Für die Erhaltung des Schulhauses Schanzengraben spricht unter anderem, dass gemäss Aussage der Fachstelle für Stadtentwicklung auch in der Innenstadt Familien wohnen und dass eine Schule sowie ergänzende Angebote wie Horte in Gehdistanz liegen sollen.

Gemischte Nutzung
Hanna Lienhard berichtete von der Arbeit einer Projektgruppe (bestehend aus Behördenmitgliedern, der Schulleitung und Lehrpersonen), die sich der Auswirkungen der Auflösung der Kleinklassen für das Schulhaus annimmt. Und sie hielt fest, dass mit nur zwei Regelklassen und einem Betreuungshort das Haus nicht ausgelastet sei. Das bedeute entweder eine ergänzende Nutzung, oder aber die Auflösung der Schule. Die Projektgruppe hat eine Liste von Argumenten für alle Varianten zusammengetragen, die hier nicht alle wiedergegeben werden können. (Es wurde vereinbart, dass zwei Elternvertreterinnen regelmässig über den neusten Stand der Dinge informiert werden.)

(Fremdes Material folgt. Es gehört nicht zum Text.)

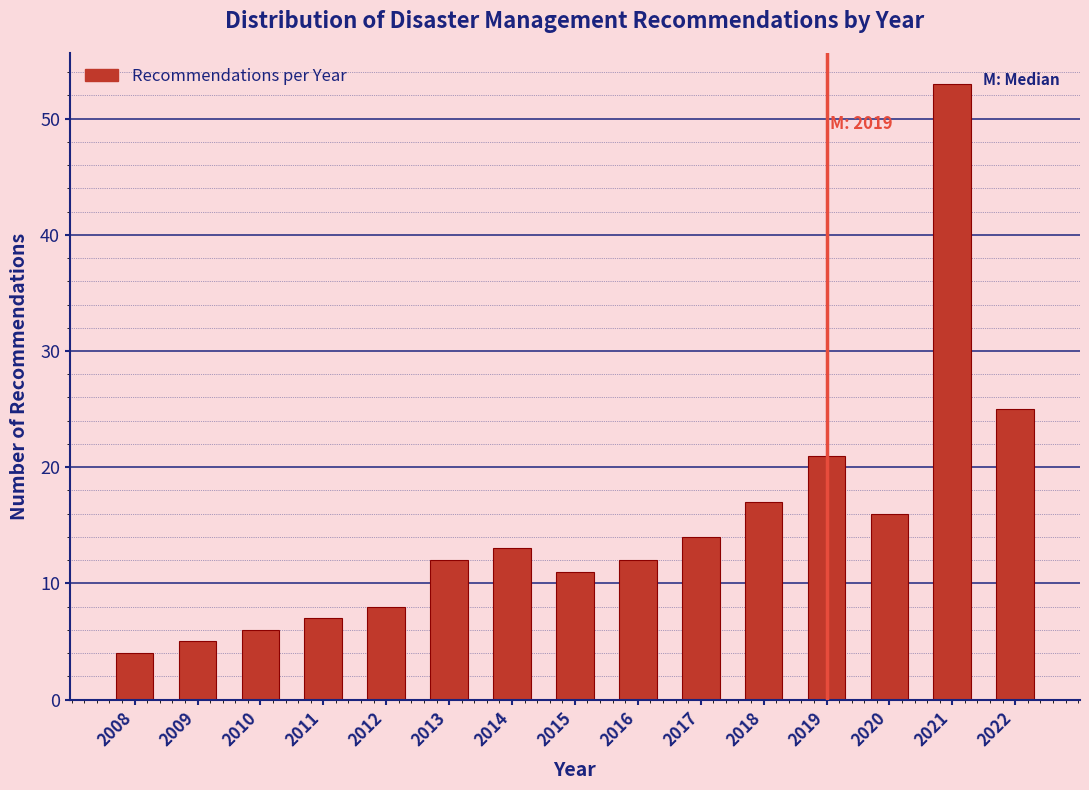

Reading left to right, transcribe all the data shown in this chart.

4	5	6	7	8	12	13	11	12	14	17	21	16	53	25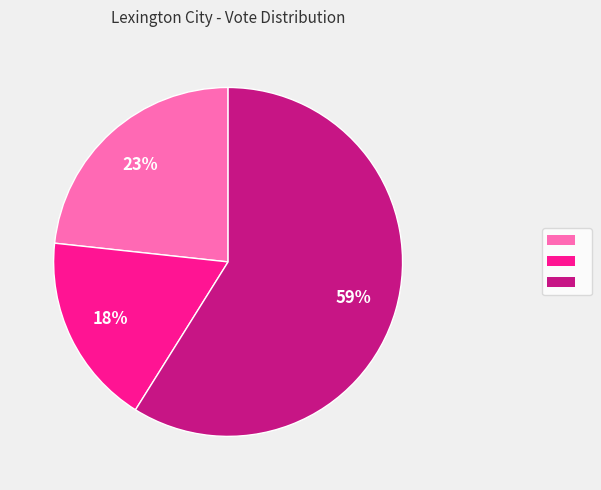

Is there a majority slice in this chart?

Yes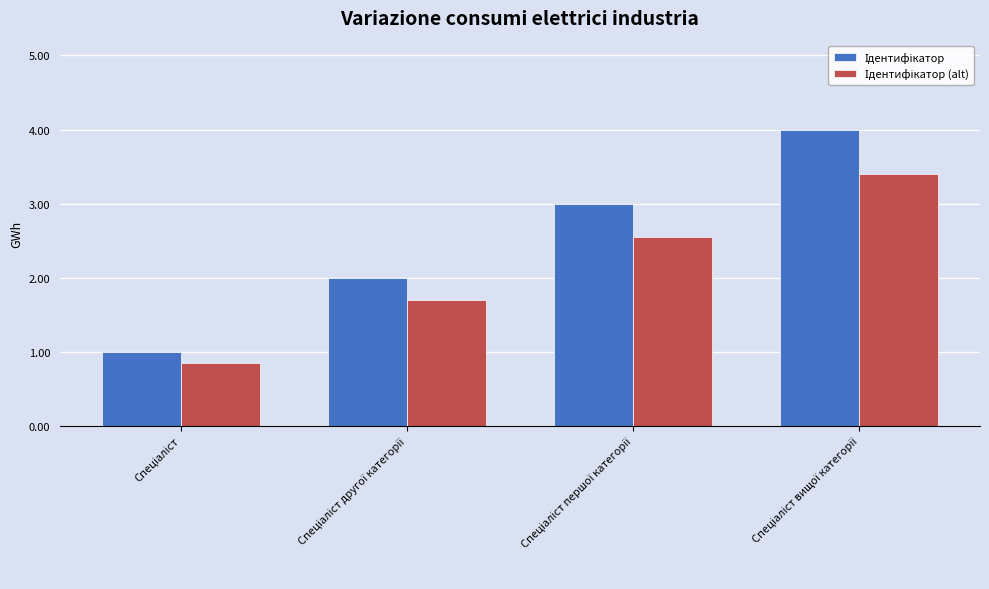

At Спеціаліст, list the series in order from smallest to largest.

Ідентифікатор (alt), Ідентифікатор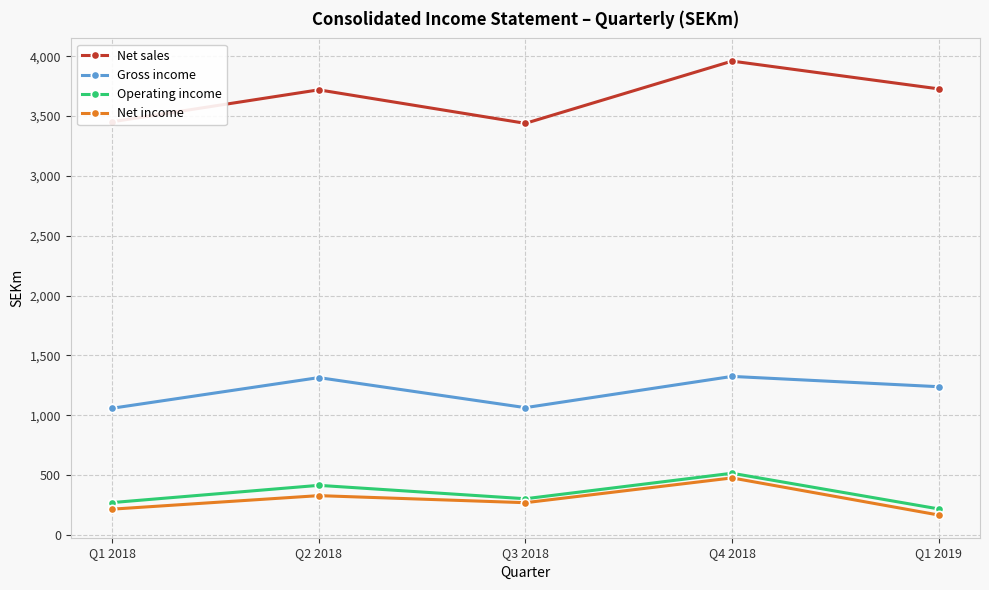

In Net sales, how many points are lower than both neighbors (excluding endpoints)?

1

So viel ist sicher: Wenn das Schulhaus weitergeführt werden soll, braucht es eine zusätzliche Nutzung, und zwar eine Nutzung, die verträglich sein muss. In Frage käme beispielsweise die Jugendmusikschule oder die Begabtenförderung Universikum.
In der folgenden Diskussion wurde klar: Es ist ein allgemeines und starkes Bedürfnis, dass die Schule im Quartier bleibt. Eine Schule gehört einfach zu einem Quartier, wurde gesagt. Denn andernfalls würde die Zahl der Familien, die sich hier niederlassen, noch einmal drastisch sinken, und das Selnauquartier würde zu einem reinen Geschäfts- und Büroviertel.